> QUESTIONS
a – Copy the entire article on parsing HTML with HTML Agility Pack.
b – Turn the entries from their first line through the line containing "21. April 2019", including both ends, into a JSON list of strings with one string per line and blank lines omitted.

> GIVEN TEXT
═══

Sometimes, you need to parse some html data to do some processing and present it to the user. That may be a daunting task, as some pages can become very complex and it may be difficult to do it.
For that, you can use an excellent tool, named HTML Agility Pack. With it, you can parse HTML from a string, a file, a web site or even from a WebBrowser: you can add a WebBrowser to your app, navigate to an URL and parse the data from there.
In this article, I'll show how to make a query in Bing, retrieve and parse the response. For that, we need to create the query url and pass it to Bing. You may ask why I'm querying Bing and not Google - I'm doing that because Google makes it difficult to get its data, and I want to show you how to use HTML Agility Pack, and not how to retrieve data from Google 😃. The query should be something like this:
https://www.bing.com/search?q=html+agility+pack&count=100
We will use the Query (q) and the number of results (count) parameters. With them, we can create our program. We will create a WPF program that gets the query text, parses it and presents the results in a Listbox.

═══

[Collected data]
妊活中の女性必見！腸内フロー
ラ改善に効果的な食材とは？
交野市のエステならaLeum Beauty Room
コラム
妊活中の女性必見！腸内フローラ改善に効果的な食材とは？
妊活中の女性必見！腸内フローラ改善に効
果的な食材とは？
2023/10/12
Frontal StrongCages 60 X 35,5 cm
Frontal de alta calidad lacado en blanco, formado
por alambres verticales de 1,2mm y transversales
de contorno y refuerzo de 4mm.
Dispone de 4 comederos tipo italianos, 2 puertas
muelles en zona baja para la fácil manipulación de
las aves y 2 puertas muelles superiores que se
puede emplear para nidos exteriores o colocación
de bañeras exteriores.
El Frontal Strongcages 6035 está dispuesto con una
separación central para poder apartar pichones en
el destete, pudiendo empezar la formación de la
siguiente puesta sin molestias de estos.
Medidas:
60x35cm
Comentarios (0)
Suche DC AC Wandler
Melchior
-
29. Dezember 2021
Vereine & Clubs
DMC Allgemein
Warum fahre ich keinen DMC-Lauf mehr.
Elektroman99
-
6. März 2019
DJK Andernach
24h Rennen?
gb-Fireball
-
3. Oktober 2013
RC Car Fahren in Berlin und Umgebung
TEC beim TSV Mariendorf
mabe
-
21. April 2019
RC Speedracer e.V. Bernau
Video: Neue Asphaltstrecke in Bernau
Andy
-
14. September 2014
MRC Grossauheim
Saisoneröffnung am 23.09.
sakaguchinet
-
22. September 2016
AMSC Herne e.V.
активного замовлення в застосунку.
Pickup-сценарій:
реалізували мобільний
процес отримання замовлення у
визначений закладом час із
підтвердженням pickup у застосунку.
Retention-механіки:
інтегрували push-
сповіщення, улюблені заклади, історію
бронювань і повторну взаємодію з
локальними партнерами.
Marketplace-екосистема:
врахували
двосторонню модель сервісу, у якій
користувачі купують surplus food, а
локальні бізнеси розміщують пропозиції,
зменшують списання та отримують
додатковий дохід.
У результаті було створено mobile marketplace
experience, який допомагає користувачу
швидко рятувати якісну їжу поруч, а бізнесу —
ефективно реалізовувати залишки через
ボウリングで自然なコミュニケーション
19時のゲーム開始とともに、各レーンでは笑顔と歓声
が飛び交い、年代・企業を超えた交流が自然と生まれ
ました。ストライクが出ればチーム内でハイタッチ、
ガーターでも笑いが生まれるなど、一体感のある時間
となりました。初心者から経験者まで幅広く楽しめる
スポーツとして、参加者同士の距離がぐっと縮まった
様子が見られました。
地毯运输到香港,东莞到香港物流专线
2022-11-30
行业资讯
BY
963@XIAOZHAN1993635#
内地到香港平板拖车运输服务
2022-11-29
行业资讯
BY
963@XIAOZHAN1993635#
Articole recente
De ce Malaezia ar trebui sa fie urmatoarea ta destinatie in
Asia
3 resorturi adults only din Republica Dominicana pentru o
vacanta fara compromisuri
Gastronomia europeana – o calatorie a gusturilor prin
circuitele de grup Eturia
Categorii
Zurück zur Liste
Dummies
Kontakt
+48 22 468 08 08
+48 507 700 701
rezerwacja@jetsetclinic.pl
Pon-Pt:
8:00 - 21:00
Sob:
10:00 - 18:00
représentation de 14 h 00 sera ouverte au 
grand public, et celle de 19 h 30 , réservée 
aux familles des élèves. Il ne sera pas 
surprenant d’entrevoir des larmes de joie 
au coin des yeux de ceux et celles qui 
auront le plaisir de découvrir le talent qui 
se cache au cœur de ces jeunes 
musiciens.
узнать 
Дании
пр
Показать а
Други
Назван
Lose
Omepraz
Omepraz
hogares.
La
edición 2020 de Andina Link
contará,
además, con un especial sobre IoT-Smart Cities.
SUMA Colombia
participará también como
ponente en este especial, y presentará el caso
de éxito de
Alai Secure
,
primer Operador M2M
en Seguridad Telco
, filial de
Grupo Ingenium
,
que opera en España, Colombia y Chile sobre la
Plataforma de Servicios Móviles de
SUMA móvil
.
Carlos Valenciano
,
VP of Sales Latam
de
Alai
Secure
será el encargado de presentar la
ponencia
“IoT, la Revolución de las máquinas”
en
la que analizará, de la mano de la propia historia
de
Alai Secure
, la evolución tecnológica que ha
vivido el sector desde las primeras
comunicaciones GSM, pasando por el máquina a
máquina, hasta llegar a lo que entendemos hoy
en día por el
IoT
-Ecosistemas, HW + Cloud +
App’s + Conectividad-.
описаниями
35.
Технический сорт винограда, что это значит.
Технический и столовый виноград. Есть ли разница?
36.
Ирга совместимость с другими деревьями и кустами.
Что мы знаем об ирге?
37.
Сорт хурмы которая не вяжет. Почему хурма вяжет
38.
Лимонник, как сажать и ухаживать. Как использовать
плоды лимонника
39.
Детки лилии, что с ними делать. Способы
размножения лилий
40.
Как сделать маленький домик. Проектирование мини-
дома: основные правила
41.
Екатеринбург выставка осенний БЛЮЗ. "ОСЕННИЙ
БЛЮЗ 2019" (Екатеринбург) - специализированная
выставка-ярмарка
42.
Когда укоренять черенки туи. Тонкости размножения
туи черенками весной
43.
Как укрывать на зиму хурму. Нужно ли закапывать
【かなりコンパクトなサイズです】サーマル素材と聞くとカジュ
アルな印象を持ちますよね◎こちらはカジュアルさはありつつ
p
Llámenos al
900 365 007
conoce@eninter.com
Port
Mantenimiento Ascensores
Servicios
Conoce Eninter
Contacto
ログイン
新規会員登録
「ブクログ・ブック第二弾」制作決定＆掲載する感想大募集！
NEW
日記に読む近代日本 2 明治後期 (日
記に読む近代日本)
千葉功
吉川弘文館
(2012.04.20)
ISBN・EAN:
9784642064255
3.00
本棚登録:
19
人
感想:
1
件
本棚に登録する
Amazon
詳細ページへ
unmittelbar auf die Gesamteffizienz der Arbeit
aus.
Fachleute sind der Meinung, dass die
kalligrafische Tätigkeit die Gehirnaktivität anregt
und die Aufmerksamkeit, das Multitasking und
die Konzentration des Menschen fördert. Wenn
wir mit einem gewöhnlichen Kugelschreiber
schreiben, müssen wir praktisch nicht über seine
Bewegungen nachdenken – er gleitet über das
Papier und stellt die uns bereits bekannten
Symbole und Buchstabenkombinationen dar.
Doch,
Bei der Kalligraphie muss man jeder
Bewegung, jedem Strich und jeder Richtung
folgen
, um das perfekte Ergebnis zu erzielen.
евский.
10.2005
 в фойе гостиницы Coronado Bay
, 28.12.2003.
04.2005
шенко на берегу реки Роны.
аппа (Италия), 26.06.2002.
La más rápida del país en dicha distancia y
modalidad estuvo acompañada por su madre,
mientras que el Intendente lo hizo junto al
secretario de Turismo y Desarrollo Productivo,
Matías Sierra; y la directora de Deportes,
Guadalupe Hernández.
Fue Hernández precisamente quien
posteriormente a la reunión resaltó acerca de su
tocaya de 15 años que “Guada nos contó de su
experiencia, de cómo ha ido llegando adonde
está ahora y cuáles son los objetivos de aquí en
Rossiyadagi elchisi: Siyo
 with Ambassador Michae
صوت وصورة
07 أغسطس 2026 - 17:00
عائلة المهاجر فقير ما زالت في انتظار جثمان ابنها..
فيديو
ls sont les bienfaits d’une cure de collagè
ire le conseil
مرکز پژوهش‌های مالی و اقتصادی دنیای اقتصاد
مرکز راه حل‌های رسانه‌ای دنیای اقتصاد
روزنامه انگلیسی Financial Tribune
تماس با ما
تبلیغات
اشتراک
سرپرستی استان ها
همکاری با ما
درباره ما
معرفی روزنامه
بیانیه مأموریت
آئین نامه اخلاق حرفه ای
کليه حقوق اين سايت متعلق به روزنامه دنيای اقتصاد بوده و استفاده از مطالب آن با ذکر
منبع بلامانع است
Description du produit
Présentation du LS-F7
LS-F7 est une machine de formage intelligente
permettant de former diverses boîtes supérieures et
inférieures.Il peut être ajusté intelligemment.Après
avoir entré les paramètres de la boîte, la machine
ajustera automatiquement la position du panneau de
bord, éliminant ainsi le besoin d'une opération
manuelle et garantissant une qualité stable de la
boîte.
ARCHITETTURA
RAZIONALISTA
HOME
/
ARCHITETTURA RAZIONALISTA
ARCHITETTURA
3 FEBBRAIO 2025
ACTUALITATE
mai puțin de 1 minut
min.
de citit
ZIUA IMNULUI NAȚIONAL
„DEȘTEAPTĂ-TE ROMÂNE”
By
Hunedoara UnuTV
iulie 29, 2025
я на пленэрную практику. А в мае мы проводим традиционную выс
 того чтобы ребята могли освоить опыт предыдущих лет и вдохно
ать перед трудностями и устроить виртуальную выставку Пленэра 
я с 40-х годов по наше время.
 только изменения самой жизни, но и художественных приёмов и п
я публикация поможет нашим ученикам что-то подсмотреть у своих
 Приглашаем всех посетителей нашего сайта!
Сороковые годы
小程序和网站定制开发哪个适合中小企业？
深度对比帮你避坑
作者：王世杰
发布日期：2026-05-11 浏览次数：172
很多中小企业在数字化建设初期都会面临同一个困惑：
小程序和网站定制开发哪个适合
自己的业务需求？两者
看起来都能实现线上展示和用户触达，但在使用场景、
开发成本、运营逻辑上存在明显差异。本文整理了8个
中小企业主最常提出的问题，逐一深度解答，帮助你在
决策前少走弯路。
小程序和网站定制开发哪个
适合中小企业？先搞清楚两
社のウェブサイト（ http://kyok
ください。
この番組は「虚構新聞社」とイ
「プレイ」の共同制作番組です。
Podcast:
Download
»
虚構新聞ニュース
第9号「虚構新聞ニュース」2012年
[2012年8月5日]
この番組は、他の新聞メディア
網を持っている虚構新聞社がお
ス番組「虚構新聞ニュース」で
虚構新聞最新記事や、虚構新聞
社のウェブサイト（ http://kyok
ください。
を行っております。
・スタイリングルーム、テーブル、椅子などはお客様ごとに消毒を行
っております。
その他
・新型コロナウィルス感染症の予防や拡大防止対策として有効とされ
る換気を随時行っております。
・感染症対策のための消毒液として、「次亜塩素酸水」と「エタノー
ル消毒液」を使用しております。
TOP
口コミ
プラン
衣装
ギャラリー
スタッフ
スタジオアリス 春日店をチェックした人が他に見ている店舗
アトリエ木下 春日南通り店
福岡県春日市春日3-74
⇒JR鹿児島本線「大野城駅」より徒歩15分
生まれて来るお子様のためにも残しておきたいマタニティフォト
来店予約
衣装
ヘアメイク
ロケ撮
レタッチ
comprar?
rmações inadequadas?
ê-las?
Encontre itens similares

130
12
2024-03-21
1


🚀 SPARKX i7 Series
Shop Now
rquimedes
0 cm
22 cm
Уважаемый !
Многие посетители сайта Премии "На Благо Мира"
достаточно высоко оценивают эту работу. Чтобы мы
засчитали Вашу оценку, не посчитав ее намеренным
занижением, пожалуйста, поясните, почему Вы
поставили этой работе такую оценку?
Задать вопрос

═══

> RESPONSES BY TASK
a –
Sometimes, you need to parse some html data to do some processing and present it to the user. That may be a daunting task, as some pages can become very complex and it may be difficult to do it.
For that, you can use an excellent tool, named HTML Agility Pack. With it, you can parse HTML from a string, a file, a web site or even from a WebBrowser: you can add a WebBrowser to your app, navigate to an URL and parse the data from there.
In this article, I'll show how to make a query in Bing, retrieve and parse the response. For that, we need to create the query url and pass it to Bing. You may ask why I'm querying Bing and not Google - I'm doing that because Google makes it difficult to get its data, and I want to show you how to use HTML Agility Pack, and not how to retrieve data from Google 😃. The query should be something like this:
https://www.bing.com/search?q=html+agility+pack&count=100
We will use the Query (q) and the number of results (count) parameters. With them, we can create our program. We will create a WPF program that gets the query text, parses it and presents the results in a Listbox.

b –
[
  "妊活中の女性必見！腸内フロー",
  "ラ改善に効果的な食材とは？",
  "交野市のエステならaLeum Beauty Room",
  "コラム",
  "妊活中の女性必見！腸内フローラ改善に効果的な食材とは？",
  "妊活中の女性必見！腸内フローラ改善に効",
  "果的な食材とは？",
  "2023/10/12",
  "Frontal StrongCages 60 X 35,5 cm",
  "Frontal de alta calidad lacado en blanco, formado",
  "por alambres verticales de 1,2mm y transversales",
  "de contorno y refuerzo de 4mm.",
  "Dispone de 4 comederos tipo italianos, 2 puertas",
  "muelles en zona baja para la fácil manipulación de",
  "las aves y 2 puertas muelles superiores que se",
  "puede emplear para nidos exteriores o colocación",
  "de bañeras exteriores.",
  "El Frontal Strongcages 6035 está dispuesto con una",
  "separación central para poder apartar pichones en",
  "el destete, pudiendo empezar la formación de la",
  "siguiente puesta sin molestias de estos.",
  "Medidas:",
  "60x35cm",
  "Comentarios (0)",
  "Suche DC AC Wandler",
  "Melchior",
  "-",
  "29. Dezember 2021",
  "Vereine & Clubs",
  "DMC Allgemein",
  "Warum fahre ich keinen DMC-Lauf mehr.",
  "Elektroman99",
  "-",
  "6. März 2019",
  "DJK Andernach",
  "24h Rennen?",
  "gb-Fireball",
  "-",
  "3. Oktober 2013",
  "RC Car Fahren in Berlin und Umgebung",
  "TEC beim TSV Mariendorf",
  "mabe",
  "-",
  "21. April 2019"
]